Page excerpt:
§ §
The Russians have never had the rule of law and never will; they went from the Tsar, absolute autocrat, who could order 124 serfs whipped from Moscow to Vladivostok “just because” if he wished to the Cheka (KGB)—an organisation that was founded to operate outside the law and never stopped down to today (it’s a bureaucratic Tsar). The English have the rule of law because that’s what the English are like—even under “absolutist” King Charles the First the king was limited by law; he couldn’t just whip 124 Englishmen from Penzance to John O’ Groats if he fancied it.


That was what was good about the British Empire; the administrators went out and operated the rule of law in other places—and so, in classic empire fashion, other people benefit from law and order and increased commerce. The same went for America, since America is British at core. Really, I’m not sure that even the French, Spanish, and Italians have rule of law like the English have rule of law. It’s in the blood, you see; it can be imposed by imperial administrators and it can be copied to an extent (as in Singapore); but that takes absolute discipline—it has to be pushed in Singapore against the grain; it’s exceptional—and, in the long run, it can’t last.
§ §
Task list:
a: According to the rule-of-law passage, what organization was founded to operate outside the law?
b: Quote the rule-of-law passage from "The Russians have" up to and including "he fancied it.".
c: Does each statement agree with the rule-of-law passage? Answer yes or no for each, quoting the words from the passage that decide it. (i) King Charles the First was limited by law. (ii) The rule of law took hold easily and naturally in Singapore. (iii) America is described as British at core.
The entries come from a different source than the rule-of-law passage.
§ §
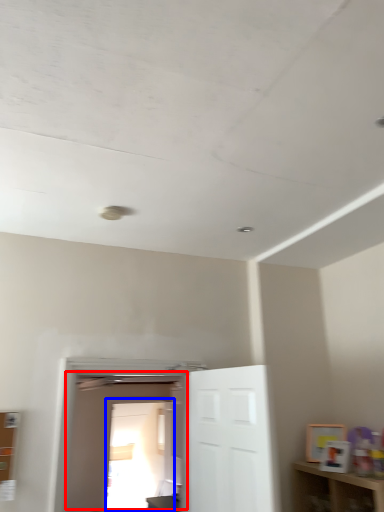
Question: Which point is closer to the camera, door (highlighted by a red box) or glass door (highlighted by a blue box)?

Choices:
 (A) door
 (B) glass door

Answer: (A)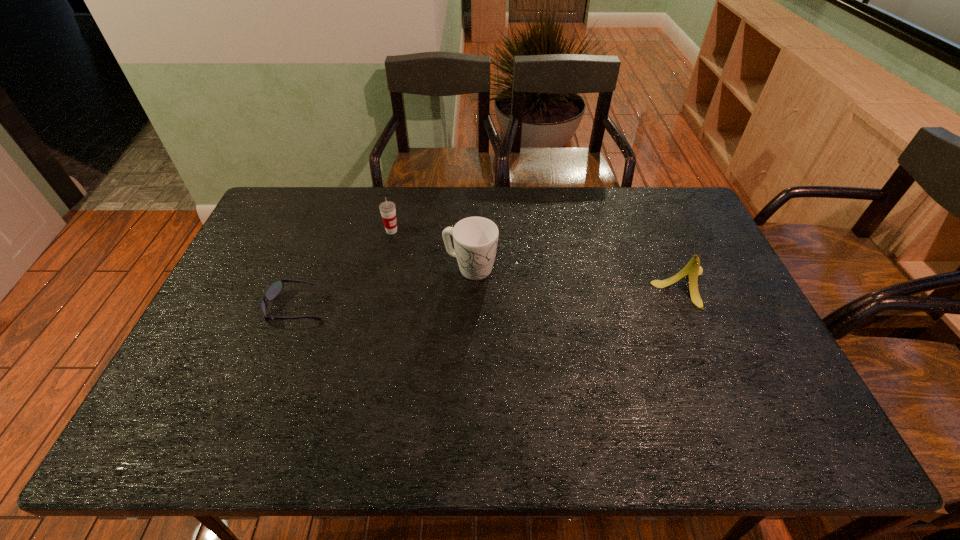
Where is `vacant space on the desktop that is between the leftmost object and the rightmost object and is positioned on the side of the farthest object with the logo`? The image size is (960, 540). vacant space on the desktop that is between the leftmost object and the rightmost object and is positioned on the side of the farthest object with the logo is located at coordinates (542, 294).

Locate an element on the screen. vacant space on the desktop that is between the leftmost object and the banana and is positioned on the side of the mug with the handle is located at coordinates (534, 295).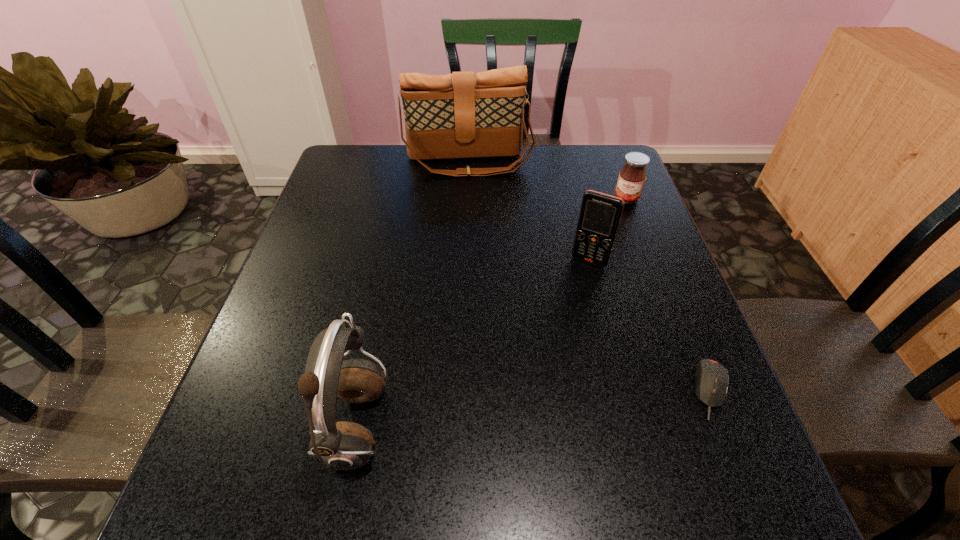
Find the location of a particular element. computer mouse that is at the near edge is located at coordinates (711, 378).

The height and width of the screenshot is (540, 960). In order to click on computer mouse that is at the right edge in this screenshot , I will do `click(711, 378)`.

Locate an element on the screen. The height and width of the screenshot is (540, 960). jam that is at the right edge is located at coordinates (632, 177).

The width and height of the screenshot is (960, 540). I want to click on cellular telephone that is at the right edge, so click(600, 214).

Where is `object situated at the near right corner`? The height and width of the screenshot is (540, 960). object situated at the near right corner is located at coordinates (711, 378).

The image size is (960, 540). I want to click on free space at the far edge, so click(417, 173).

Identify the location of free space at the near edge of the desktop. (377, 430).

This screenshot has height=540, width=960. What are the coordinates of `vacant space at the left edge of the desktop` in the screenshot? It's located at (309, 280).

I want to click on vacant region at the far left corner of the desktop, so click(x=361, y=157).

I want to click on free area in between the third farthest object and the computer mouse, so click(651, 326).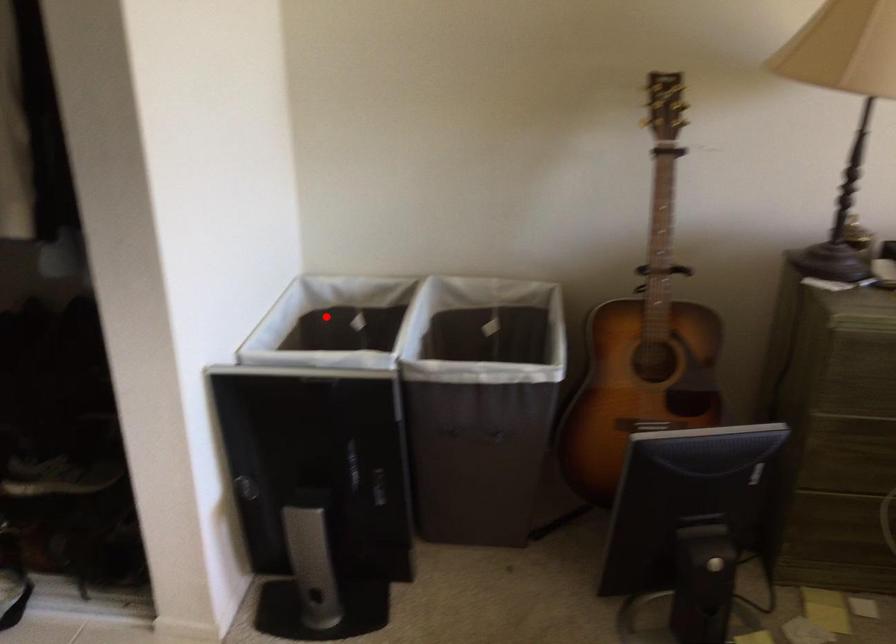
§ §
Solutions by task:
a: The Cheka (KGB).

b:
The Russians have never had the rule of law and never will; they went from the Tsar, absolute autocrat, who could order 124 serfs whipped from Moscow to Vladivostok “just because” if he wished to the Cheka (KGB)—an organisation that was founded to operate outside the law and never stopped down to today (it’s a bureaucratic Tsar). The English have the rule of law because that’s what the English are like—even under “absolutist” King Charles the First the king was limited by law; he couldn’t just whip 124 Englishmen from Penzance to John O’ Groats if he fancied it.

c:
(i) Yes: "even under “absolutist” King Charles the First the king was limited by law"
(ii) No: "it has to be pushed in Singapore against the grain"
(iii) Yes: "America is British at core"